Job item: Omit the pictures and output exactly the lines from the start of the entries through the line containing "L. Liu, X.R. Resende, A.R.D.".
Segment Start: Provided records
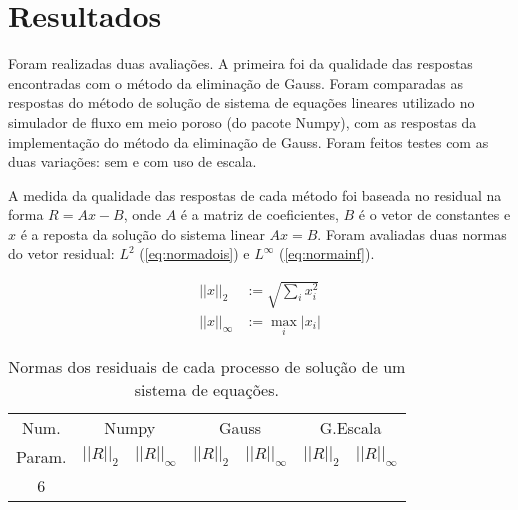 \documentclass[final,5p]{elsarticle}
\numberwithin{equation}{section}
\begin{document}
\section{Resultados}

        Foram realizadas duas avaliações. A primeira foi da qualidade das respostas encontradas com o método da eliminação de Gauss. Foram comparadas as respostas do método de solução de sistema de equações lineares utilizado no simulador de fluxo em meio poroso (do pacote Numpy), com as respostas da implementação do método da eliminação de Gauss. Foram feitos testes com as duas variações: sem e com uso de escala.

        A medida da qualidade das respostas de cada método foi baseada no residual na forma $R = Ax-B$, onde $A$ é a matriz de coeficientes, $B$ é o vetor de constantes e $x$ é a reposta da solução do sistema linear $Ax=B$. Foram avaliadas duas normas do vetor residual: $L^2$ (\ref{eq:normadois}) e $L^\infty$ (\ref{eq:normainf}).

        \begin{align}
            ||x||_2 &:= \sqrt{\sum_{i}x_i^2} \label{eq:normadois} \\
            ||x||_\infty &:= \max_{i} |x_i| \label{eq:normainf}
        \end{align}


        \begin{table}
            \centering
            \caption{Normas dos residuais de cada processo de solução de um sistema de equações.}
            \label{tab:respostas}
            \bigskip
            \small
            \begin{tabular}{c|cc|cc|cc}
                Num. & \multicolumn{2}{c|}{Numpy} & \multicolumn{2}{c|}{Gauss} & \multicolumn{2}{c}{G.Escala} \\
                Param. & $||R||_2$ & $||R||_\infty$ & $||R||_2$ & $||R||_\infty$ & $||R||_2$ & $||R||_\infty$ \\
                \hline
                6 &
            \end{tabular}
        \end{table}
\end{document}
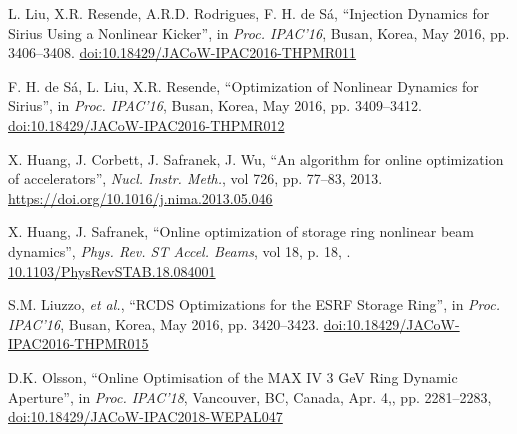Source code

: \documentclass[a4paper,
               keeplastbox,   %
               ]{jacow}
\begin{document}
	\begin{thebibliography}{9} %
	
        

        L. Liu, X.R. Resende, A.R.D. Rodrigues, F. H. de Sá,
       \textquotedblleft{{I}njection {D}ynamics for {S}irius {U}sing a {N}onlinear {K}icker}\textquotedblright,
       in \emph{Proc. IPAC’16}, Busan, Korea, May 2016, pp. 3406--3408.
       \url{doi:10.18429/JACoW-IPAC2016-THPMR011} 
 
        F. H. de Sá, L. Liu, X.R. Resende,
       \textquotedblleft{{O}ptimization of {N}onlinear {D}ynamics for {S}irius}\textquotedblright,
       in \emph{Proc. IPAC’16}, Busan, Korea, May 2016, pp. 3409--3412.
       \url{doi:10.18429/JACoW-IPAC2016-THPMR012}       
       
		X. Huang, J. Corbett, J. Safranek, J. Wu,
		\textquotedblleft{An algorithm for online optimization of accelerators}\textquotedblright,
		\emph{Nucl.  Instr. Meth.}, vol 726, pp. 77--83, 2013.
        \url{https://doi.org/10.1016/j.nima.2013.05.046} 

		X. Huang, J. Safranek,
		\textquotedblleft{Online optimization of storage ring nonlinear beam dynamics}\textquotedblright,
		\emph{Phys. Rev. ST Accel. Beams}, vol 18, p. 18, .
        \url{10.1103/PhysRevSTAB.18.084001} 
 
        S.M. Liuzzo, \emph{et al.},
        \textquotedblleft{RCDS Optimizations for the ESRF Storage Ring}\textquotedblright,
        in \emph{Proc. IPAC’16}, Busan, Korea, May 2016, pp. 3420--3423.
       \url{doi:10.18429/JACoW-IPAC2016-THPMR015}   
    
       D.K. Olsson,
       \textquotedblleft{Online Optimisation of the MAX IV 3 GeV Ring Dynamic Aperture}\textquotedblright,
       in \emph{Proc. IPAC'18}, Vancouver, BC, Canada, Apr. 4,, pp. 2281--2283,
       \url{doi:10.18429/JACoW-IPAC2018-WEPAL047}
    

\end{thebibliography}
\end{document}

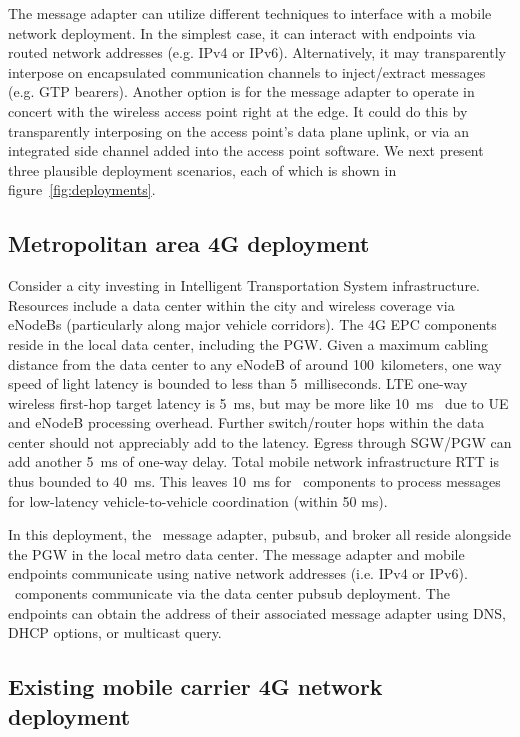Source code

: The message adapter can utilize different techniques to interface with
a mobile network deployment. In the simplest case, it can interact
with endpoints via routed network addresses (e.g. IPv4 or
IPv6). Alternatively, it may transparently interpose on encapsulated
communication channels to inject/extract messages (e.g. GTP
bearers). Another option is for the message adapter to operate in
concert with the wireless access point right at the edge. It could do
this by transparently interposing on the access point's data plane
uplink, or via an integrated side channel added into the access point
software.  We next present three plausible deployment scenarios, each
of which is shown in figure~\ref{fig:deployments}.

\subsection{Metropolitan area 4G deployment}
\label{sec:metro-deploy}

Consider a city investing in Intelligent Transportation System
infrastructure. Resources include a data center within the city and
wireless coverage via eNodeBs (particularly along major vehicle
corridors). The 4G EPC components reside in the local data center,
including the PGW.  Given a maximum cabling distance from the data
center to any eNodeB of around 100~kilometers, one way speed of light
latency is bounded to less than 5~milliseconds.  LTE one-way wireless
first-hop target latency is 5~ms, but may be more like
10~ms~\cite{laner2012comparison} due to UE and eNodeB processing overhead.
Further switch/router hops within the data center should not
appreciably add to the latency. Egress through SGW/PGW can add another
5~ms of one-way delay.  Total mobile network
infrastructure RTT is thus bounded to 40~ms. This leaves 10~ms for
\name~components to process messages for low-latency
vehicle-to-vehicle coordination (within 50 ms).

In this deployment, the \name~message adapter, pubsub, and broker
all reside alongside the PGW in the local metro data center. The
message adapter and mobile endpoints communicate using native network
addresses (i.e. IPv4 or IPv6).  \name~components communicate via the
data center pubsub deployment. The endpoints can obtain the address
of their associated message adapter using DNS, DHCP options, or
multicast query.

\subsection{Existing mobile carrier 4G network deployment}

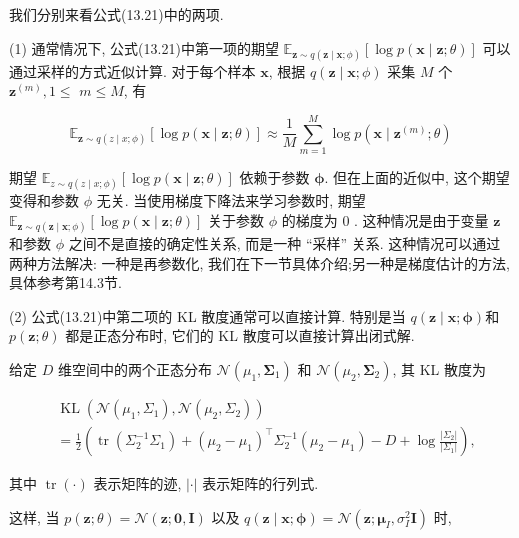 \documentclass[10pt]{article}
\begin{document}
我们分别来看公式(13.21)中的两项.

(1) 通常情况下, 公式(13.21)中第一项的期望 $\mathbb{E}_{\boldsymbol{z} \sim q(\boldsymbol{z} \mid \boldsymbol{x} ; \phi)}[\log p(\boldsymbol{x} \mid \boldsymbol{z} ; \theta)]$ 可以通过采样的方式近似计算. 对于每个样本 $\boldsymbol{x}$, 根据 $q(\boldsymbol{z} \mid \boldsymbol{x} ; \phi)$ 采集 $M$ 个 $\boldsymbol{z}^{(m)}, 1 \leq$ $m \leq M$, 有


\begin{equation*}
\mathbb{E}_{\boldsymbol{z} \sim q(z \mid x ; \phi)}[\log p(\boldsymbol{x} \mid \boldsymbol{z} ; \theta)] \approx \frac{1}{M} \sum_{m=1}^{M} \log p\left(\boldsymbol{x} \mid \boldsymbol{z}^{(m)} ; \theta\right) \tag{13.22}
\end{equation*}


期望 $\mathbb{E}_{z \sim q(z \mid x ; \phi)}[\log p(\boldsymbol{x} \mid \boldsymbol{z} ; \theta)]$ 依赖于参数 $\boldsymbol{\phi}$. 但在上面的近似中, 这个期望变得和参数 $\phi$ 无关. 当使用梯度下降法来学习参数时, 期望 $\mathbb{E}_{\boldsymbol{z} \sim q(\boldsymbol{z} \mid \boldsymbol{x} ; \phi)}[\log p(\boldsymbol{x} \mid \boldsymbol{z} ; \theta)]$ 关于参数 $\phi$ 的梯度为 0 . 这种情况是由于变量 $\boldsymbol{z}$ 和参数 $\phi$ 之间不是直接的确定性关系, 而是一种 “采样” 关系. 这种情况可以通过两种方法解决: 一种是再参数化, 我们在下一节具体介绍;另一种是梯度估计的方法,具体参考第14.3节.

(2) 公式(13.21)中第二项的 KL 散度通常可以直接计算. 特别是当 $q(\boldsymbol{z} \mid \boldsymbol{x} ; \boldsymbol{\phi})$和 $p(\boldsymbol{z} ; \theta)$ 都是正态分布时, 它们的 KL 散度可以直接计算出闭式解.

给定 $D$ 维空间中的两个正态分布 $\mathcal{N}\left(\mu_{1}, \boldsymbol{\Sigma}_{1}\right)$ 和 $\mathcal{N}\left(\mu_{2}, \boldsymbol{\Sigma}_{2}\right)$, 其 KL 散度为


\begin{align*}
& \operatorname{KL}\left(\mathcal{N}\left(\mu_{1}, \Sigma_{1}\right), \mathcal{N}\left(\mu_{2}, \Sigma_{2}\right)\right) \\
& =\frac{1}{2}\left(\operatorname{tr}\left(\Sigma_{2}^{-1} \Sigma_{1}\right)+\left(\mu_{2}-\mu_{1}\right)^{\top} \Sigma_{2}^{-1}\left(\mu_{2}-\mu_{1}\right)-D+\log \frac{\left|\Sigma_{2}\right|}{\left|\Sigma_{1}\right|}\right), \tag{13.23}
\end{align*}


其中 $\operatorname{tr}(\cdot)$ 表示矩阵的迹, $|\cdot|$ 表示矩阵的行列式.

这样, 当 $p(\boldsymbol{z} ; \theta)=\mathcal{N}(\boldsymbol{z} ; \mathbf{0}, \boldsymbol{I})$ 以及 $q(\boldsymbol{z} \mid \boldsymbol{x} ; \boldsymbol{\phi})=\mathcal{N}\left(\boldsymbol{z} ; \boldsymbol{\mu}_{I}, \sigma_{I}^{2} \boldsymbol{I}\right)$ 时,
\end{document}
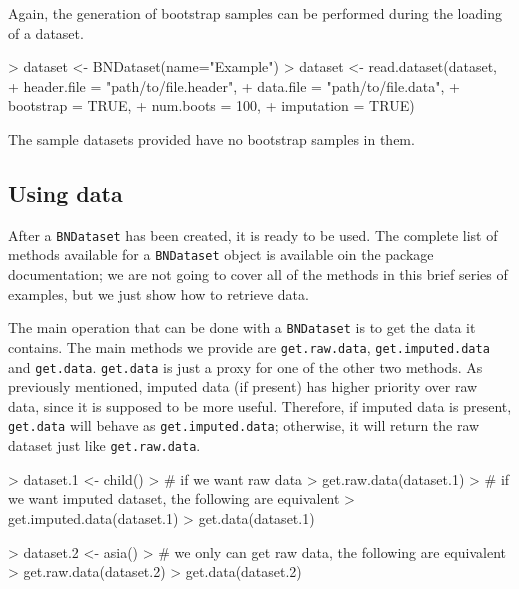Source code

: \documentclass{article}
\newcommand{\Robject}[1]{{\texttt{#1}}}
\newcommand{\Rmethod}[1]{{\texttt{#1}}}
\begin{document}
Again, the generation of bootstrap samples can be performed during the loading of a dataset.
\begin{Schunk}
\begin{Sinput}
> dataset <- BNDataset(name="Example")
> dataset <- read.dataset(dataset,
+                         header.file = "path/to/file.header",
+                         data.file   = "path/to/file.data",
+                         bootstrap   = TRUE,
+                         num.boots   = 100,
+                         imputation  = TRUE)
\end{Sinput}
\end{Schunk}

The sample datasets provided have no bootstrap samples in them.

\subsection{Using data}
\label{sec:usingdata}
After a \Robject{BNDataset} has been created, it is ready to be used.
The complete list of methods available for a \Robject{BNDataset} object is available
oin the package documentation; we are not going to cover all of the methods in this brief series
of examples, but we just show how to retrieve data.

The main operation that can be done with a \Robject{BNDataset} is to get the data it contains.
The main methods we provide are \Rmethod{get.raw.data}, \Rmethod{get.imputed.data} and \Rmethod{get.data}. \Rmethod{get.data} is just a proxy
for one of the other two methods.
As previously mentioned, imputed data (if present) has higher priority over raw data, since it is supposed to be more useful.
Therefore, if imputed data is present, \Rmethod{get.data} will behave as \Rmethod{get.imputed.data}; otherwise,
it will return the raw dataset just like \Rmethod{get.raw.data}.

\begin{Schunk}
\begin{Sinput}
> dataset.1 <- child()
> # if we want raw data
> get.raw.data(dataset.1)
> # if we want imputed dataset, the following are equivalent
> get.imputed.data(dataset.1)
> get.data(dataset.1)
\end{Sinput}
\end{Schunk}

\begin{Schunk}
\begin{Sinput}
> dataset.2 <- asia()
> # we only can get raw data, the following are equivalent
> get.raw.data(dataset.2)
> get.data(dataset.2)
\end{Sinput}
\end{Schunk}
\end{document}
Segment End: Provided records
Solution below:
 \documentclass[final,5p]{elsarticle}
\numberwithin{equation}{section}
\begin{document}
\section{Resultados}

        Foram realizadas duas avaliações. A primeira foi da qualidade das respostas encontradas com o método da eliminação de Gauss. Foram comparadas as respostas do método de solução de sistema de equações lineares utilizado no simulador de fluxo em meio poroso (do pacote Numpy), com as respostas da implementação do método da eliminação de Gauss. Foram feitos testes com as duas variações: sem e com uso de escala.

        A medida da qualidade das respostas de cada método foi baseada no residual na forma $R = Ax-B$, onde $A$ é a matriz de coeficientes, $B$ é o vetor de constantes e $x$ é a reposta da solução do sistema linear $Ax=B$. Foram avaliadas duas normas do vetor residual: $L^2$ (\ref{eq:normadois}) e $L^\infty$ (\ref{eq:normainf}).

        \begin{align}
            ||x||_2 &:= \sqrt{\sum_{i}x_i^2} \label{eq:normadois} \\
            ||x||_\infty &:= \max_{i} |x_i| \label{eq:normainf}
        \end{align}


        \begin{table}
            \centering
            \caption{Normas dos residuais de cada processo de solução de um sistema de equações.}
            \label{tab:respostas}
            \bigskip
            \small
            \begin{tabular}{c|cc|cc|cc}
                Num. & \multicolumn{2}{c|}{Numpy} & \multicolumn{2}{c|}{Gauss} & \multicolumn{2}{c}{G.Escala} \\
                Param. & $||R||_2$ & $||R||_\infty$ & $||R||_2$ & $||R||_\infty$ & $||R||_2$ & $||R||_\infty$ \\
                \hline
                6 &
            \end{tabular}
        \end{table}
\end{document}
Source code

: \documentclass[a4paper,
               keeplastbox,   %
               ]{jacow}
\begin{document}
	\begin{thebibliography}{9} %
	
        

        L. Liu, X.R. Resende, A.R.D. Rodrigues, F. H. de Sá,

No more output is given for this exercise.